Work to complete: Copy the listing below word for word, leaving out the pictures.

Available data:
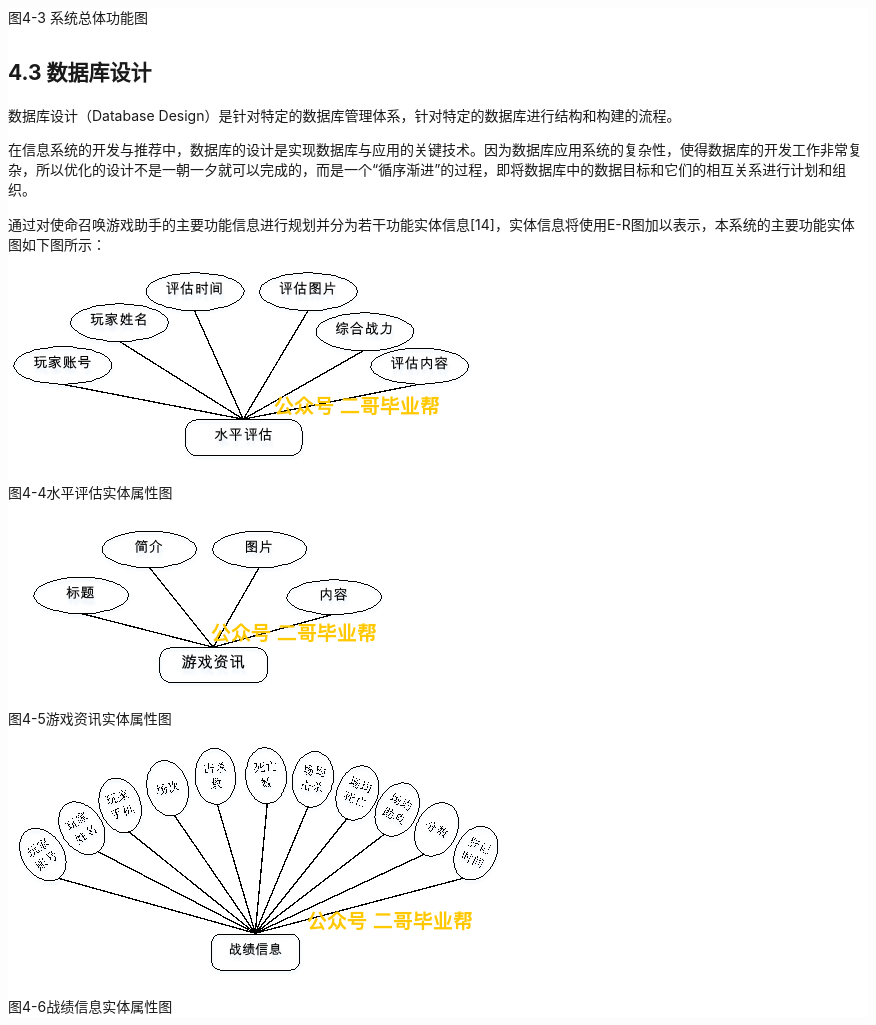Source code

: 图4-3 系统总体功能图

## 4.3 数据库设计
数据库设计（Database Design）是针对特定的数据库管理体系，针对特定的数据库进行结构和构建的流程。

在信息系统的开发与推荐中，数据库的设计是实现数据库与应用的关键技术。因为数据库应用系统的复杂性，使得数据库的开发工作非常复杂，所以优化的设计不是一朝一夕就可以完成的，而是一个“循序渐进”的过程，即将数据库中的数据目标和它们的相互关系进行计划和组织。

通过对使命召唤游戏助手的主要功能信息进行规划并分为若干功能实体信息[14]，实体信息将使用E-R图加以表示，本系统的主要功能实体图如下图所示：

![](/md/blog.010.png)

图4-4水平评估实体属性图

![](/md/blog.011.png)

图4-5游戏资讯实体属性图

![](/md/blog.012.png)

图4-6战绩信息实体属性图
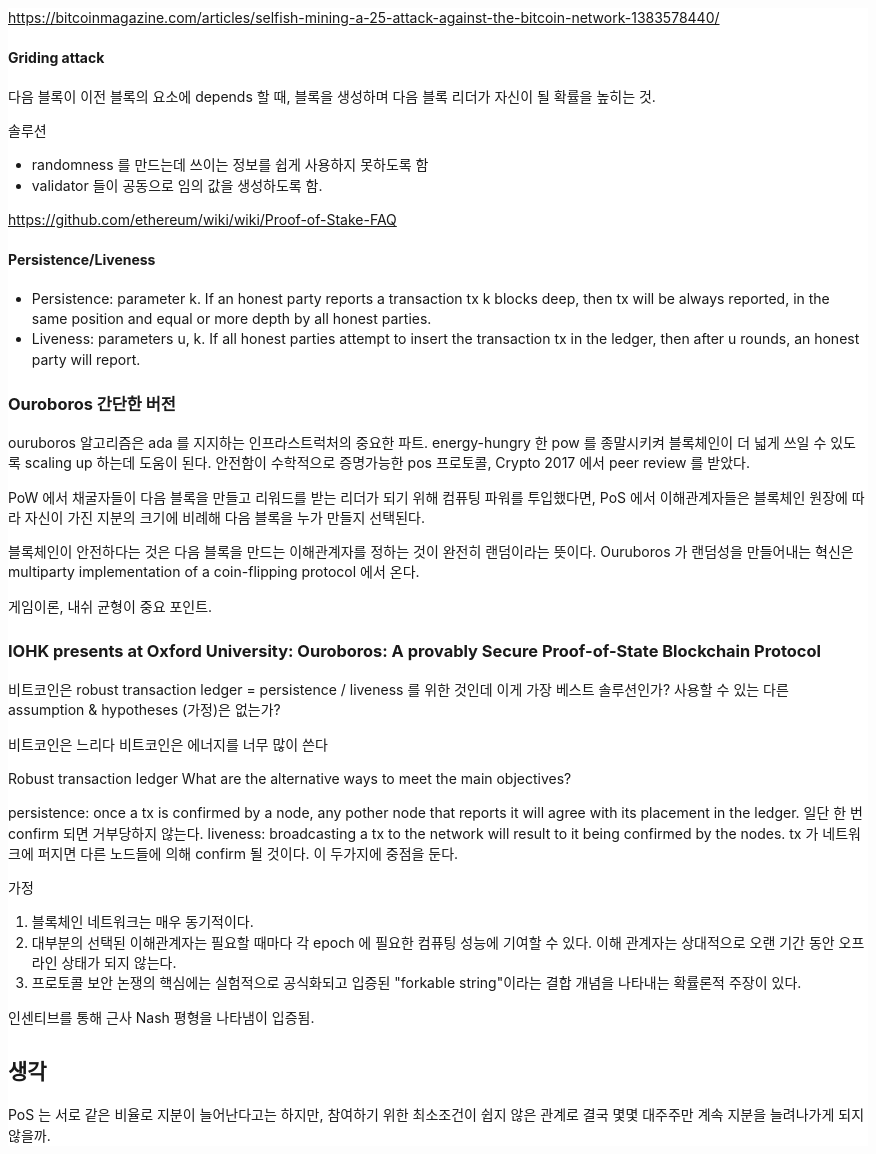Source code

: https://bitcoinmagazine.com/articles/selfish-mining-a-25-attack-against-the-bitcoin-network-1383578440/

#### Griding attack

다음 블록이 이전 블록의 요소에 depends 할 때, 블록을 생성하며 다음 블록 리더가 자신이 될 확률을 높히는 것.

솔루션
- randomness 를 만드는데 쓰이는 정보를 쉽게 사용하지 못하도록 함
- validator 들이 공동으로 임의 값을 생성하도록 함.

https://github.com/ethereum/wiki/wiki/Proof-of-Stake-FAQ

#### Persistence/Liveness

- Persistence: parameter k. If an honest party reports a transaction tx k blocks deep, then tx will be always reported, in the same position and equal or more depth by all honest parties.
- Liveness: parameters u, k. If all honest parties attempt to insert the transaction tx in the ledger, then after u rounds, an honest party will report.

### Ouroboros 간단한 버전

ouruboros 알고리즘은 ada 를 지지하는 인프라스트럭처의 중요한 파트. energy-hungry 한 pow 를 종말시키켜 블록체인이 더 넓게 쓰일 수 있도록 scaling up 하는데 도움이 된다. 안전함이 수학적으로 증명가능한 pos 프로토콜, Crypto 2017 에서 peer review 를 받았다.

PoW 에서 채굴자들이 다음 블록을 만들고 리워드를 받는 리더가 되기 위해 컴퓨팅 파워를 투입했다면, PoS 에서 이해관계자들은 블록체인 원장에 따라 자신이 가진 지분의 크기에 비례해 다음 블록을 누가 만들지 선택된다.

블록체인이 안전하다는 것은 다음 블록을 만드는 이해관계자를 정하는 것이 완전히 랜덤이라는 뜻이다. Ouruboros 가 랜덤성을 만들어내는 혁신은 multiparty implementation of a coin-flipping protocol 에서 온다.

게임이론, 내쉬 균형이 중요 포인트.

### IOHK presents at Oxford University: Ouroboros: A provably Secure Proof-of-State Blockchain Protocol

비트코인은 robust transaction ledger = persistence / liveness 를 위한 것인데 이게 가장 베스트 솔루션인가? 사용할 수 있는 다른 assumption & hypotheses (가정)은 없는가?

비트코인은 느리다
비트코인은 에너지를 너무 많이 쓴다

Robust transaction ledger
What are the alternative ways to meet the main objectives?

persistence: once a tx is confirmed by a node, any pother node that reports it will agree with its placement in the ledger. 일단 한 번 confirm 되면 거부당하지 않는다.
liveness: broadcasting a tx to the network will result to it being confirmed by the nodes. tx 가 네트워크에 퍼지면 다른 노드들에 의해 confirm 될 것이다.
이 두가지에 중점을 둔다.

가정
1. 블록체인 네트워크는 매우 동기적이다.
2. 대부분의 선택된 이해관계자는 필요할 때마다 각 epoch 에 필요한 컴퓨팅 성능에 기여할 수 있다. 이해 관계자는 상대적으로 오랜 기간 동안 오프라인 상태가 되지 않는다.
3. 프로토콜 보안 논쟁의 핵심에는 실험적으로 공식화되고 입증된 "forkable string"이라는 결합 개념을 나타내는 확률론적 주장이 있다.

인센티브를 통해 근사 Nash 평형을 나타냄이 입증됨.


## 생각

PoS 는 서로 같은 비율로 지분이 늘어난다고는 하지만, 참여하기 위한 최소조건이 쉽지 않은 관계로 결국 몇몇 대주주만 계속 지분을 늘려나가게 되지 않을까.







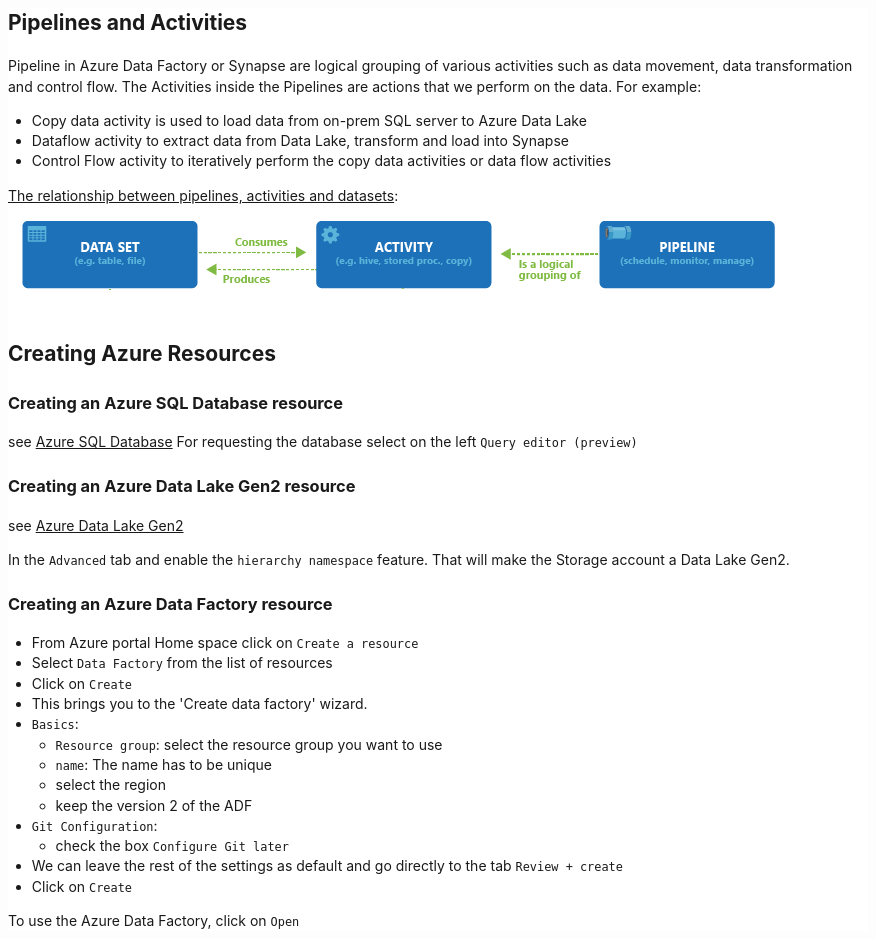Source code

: ## Pipelines and Activities

Pipeline in Azure Data Factory or Synapse are logical grouping of various activities such as data movement, data 
transformation and control flow. The Activities inside the Pipelines are actions that we perform on the data. For 
example:
- Copy data activity is used to load data from on-prem SQL server to Azure Data Lake
- Dataflow activity to extract data from Data Lake, transform and load into Synapse
- Control Flow activity to iteratively perform the copy data activities or data flow activities

[The relationship between pipelines, activities and datasets](https://docs.microsoft.com/en-us/azure/data-factory/concepts-pipelines-activities?tabs=data-factory):
<img src="./0-images/chap2/pipelines-activities-datasets.png">

## Creating Azure Resources

### Creating an Azure SQL Database resource
see [Azure SQL Database](https://github.com/Geodego/data_engineering_azure/blob/master/2-data_warehouses/6-Azure_tools_configuration.md#azure-sql-database)
For requesting the database select on the left `Query editor (preview)`
### Creating an Azure Data Lake Gen2 resource
see [Azure Data Lake Gen2](https://github.com/Geodego/data_engineering_azure/blob/master/2-data_warehouses/6-Azure_tools_configuration.md#azure-blob-storage)

In the `Advanced` tab and enable the `hierarchy namespace` feature. That will make the Storage account a Data Lake Gen2.

### Creating an Azure Data Factory resource
- From Azure portal Home space click on `Create a resource`
- Select `Data Factory` from the list of resources
- Click on `Create`
- This brings you to the 'Create data factory' wizard.
- `Basics`:
  - `Resource group`: select the resource group you want to use
  - `name`: The name has to be unique
  - select the region
  - keep the version 2 of the ADF
- `Git Configuration`:
  - check the box `Configure Git later`
- We can leave the rest of the settings as default and go directly to the tab `Review + create`
- Click on `Create`

To use the Azure Data Factory, click on `Open `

Exercise solution:
Source code

: 图4-3 系统总体功能图

## 4.3 数据库设计
数据库设计（Database Design）是针对特定的数据库管理体系，针对特定的数据库进行结构和构建的流程。

在信息系统的开发与推荐中，数据库的设计是实现数据库与应用的关键技术。因为数据库应用系统的复杂性，使得数据库的开发工作非常复杂，所以优化的设计不是一朝一夕就可以完成的，而是一个“循序渐进”的过程，即将数据库中的数据目标和它们的相互关系进行计划和组织。

通过对使命召唤游戏助手的主要功能信息进行规划并分为若干功能实体信息[14]，实体信息将使用E-R图加以表示，本系统的主要功能实体图如下图所示：

![](/md/blog.010.png)

图4-4水平评估实体属性图

![](/md/blog.011.png)

图4-5游戏资讯实体属性图

![](/md/blog.012.png)

图4-6战绩信息实体属性图
Source code

: https://bitcoinmagazine.com/articles/selfish-mining-a-25-attack-against-the-bitcoin-network-1383578440/

#### Griding attack

다음 블록이 이전 블록의 요소에 depends 할 때, 블록을 생성하며 다음 블록 리더가 자신이 될 확률을 높히는 것.

솔루션
- randomness 를 만드는데 쓰이는 정보를 쉽게 사용하지 못하도록 함
- validator 들이 공동으로 임의 값을 생성하도록 함.

https://github.com/ethereum/wiki/wiki/Proof-of-Stake-FAQ

#### Persistence/Liveness

- Persistence: parameter k. If an honest party reports a transaction tx k blocks deep, then tx will be always reported, in the same position and equal or more depth by all honest parties.
- Liveness: parameters u, k. If all honest parties attempt to insert the transaction tx in the ledger, then after u rounds, an honest party will report.

### Ouroboros 간단한 버전

ouruboros 알고리즘은 ada 를 지지하는 인프라스트럭처의 중요한 파트. energy-hungry 한 pow 를 종말시키켜 블록체인이 더 넓게 쓰일 수 있도록 scaling up 하는데 도움이 된다. 안전함이 수학적으로 증명가능한 pos 프로토콜, Crypto 2017 에서 peer review 를 받았다.

PoW 에서 채굴자들이 다음 블록을 만들고 리워드를 받는 리더가 되기 위해 컴퓨팅 파워를 투입했다면, PoS 에서 이해관계자들은 블록체인 원장에 따라 자신이 가진 지분의 크기에 비례해 다음 블록을 누가 만들지 선택된다.

블록체인이 안전하다는 것은 다음 블록을 만드는 이해관계자를 정하는 것이 완전히 랜덤이라는 뜻이다. Ouruboros 가 랜덤성을 만들어내는 혁신은 multiparty implementation of a coin-flipping protocol 에서 온다.

게임이론, 내쉬 균형이 중요 포인트.

### IOHK presents at Oxford University: Ouroboros: A provably Secure Proof-of-State Blockchain Protocol

비트코인은 robust transaction ledger = persistence / liveness 를 위한 것인데 이게 가장 베스트 솔루션인가? 사용할 수 있는 다른 assumption & hypotheses (가정)은 없는가?

비트코인은 느리다
비트코인은 에너지를 너무 많이 쓴다

Robust transaction ledger
What are the alternative ways to meet the main objectives?

persistence: once a tx is confirmed by a node, any pother node that reports it will agree with its placement in the ledger. 일단 한 번 confirm 되면 거부당하지 않는다.
liveness: broadcasting a tx to the network will result to it being confirmed by the nodes. tx 가 네트워크에 퍼지면 다른 노드들에 의해 confirm 될 것이다.
이 두가지에 중점을 둔다.

가정
1. 블록체인 네트워크는 매우 동기적이다.
2. 대부분의 선택된 이해관계자는 필요할 때마다 각 epoch 에 필요한 컴퓨팅 성능에 기여할 수 있다. 이해 관계자는 상대적으로 오랜 기간 동안 오프라인 상태가 되지 않는다.
3. 프로토콜 보안 논쟁의 핵심에는 실험적으로 공식화되고 입증된 "forkable string"이라는 결합 개념을 나타내는 확률론적 주장이 있다.

인센티브를 통해 근사 Nash 평형을 나타냄이 입증됨.


## 생각

PoS 는 서로 같은 비율로 지분이 늘어난다고는 하지만, 참여하기 위한 최소조건이 쉽지 않은 관계로 결국 몇몇 대주주만 계속 지분을 늘려나가게 되지 않을까.







Source code

: ## Pipelines and Activities

Pipeline in Azure Data Factory or Synapse are logical grouping of various activities such as data movement, data 
transformation and control flow. The Activities inside the Pipelines are actions that we perform on the data. For 
example:
- Copy data activity is used to load data from on-prem SQL server to Azure Data Lake
- Dataflow activity to extract data from Data Lake, transform and load into Synapse
- Control Flow activity to iteratively perform the copy data activities or data flow activities

[The relationship between pipelines, activities and datasets](https://docs.microsoft.com/en-us/azure/data-factory/concepts-pipelines-activities?tabs=data-factory):
<img src="./0-images/chap2/pipelines-activities-datasets.png">

## Creating Azure Resources

### Creating an Azure SQL Database resource
see [Azure SQL Database](https://github.com/Geodego/data_engineering_azure/blob/master/2-data_warehouses/6-Azure_tools_configuration.md#azure-sql-database)
For requesting the database select on the left `Query editor (preview)`
### Creating an Azure Data Lake Gen2 resource
see [Azure Data Lake Gen2](https://github.com/Geodego/data_engineering_azure/blob/master/2-data_warehouses/6-Azure_tools_configuration.md#azure-blob-storage)

In the `Advanced` tab and enable the `hierarchy namespace` feature. That will make the Storage account a Data Lake Gen2.

### Creating an Azure Data Factory resource
- From Azure portal Home space click on `Create a resource`
- Select `Data Factory` from the list of resources
- Click on `Create`
- This brings you to the 'Create data factory' wizard.
- `Basics`:
  - `Resource group`: select the resource group you want to use
  - `name`: The name has to be unique
  - select the region
  - keep the version 2 of the ADF
- `Git Configuration`:
  - check the box `Configure Git later`
- We can leave the rest of the settings as default and go directly to the tab `Review + create`
- Click on `Create`

To use the Azure Data Factory, click on `Open `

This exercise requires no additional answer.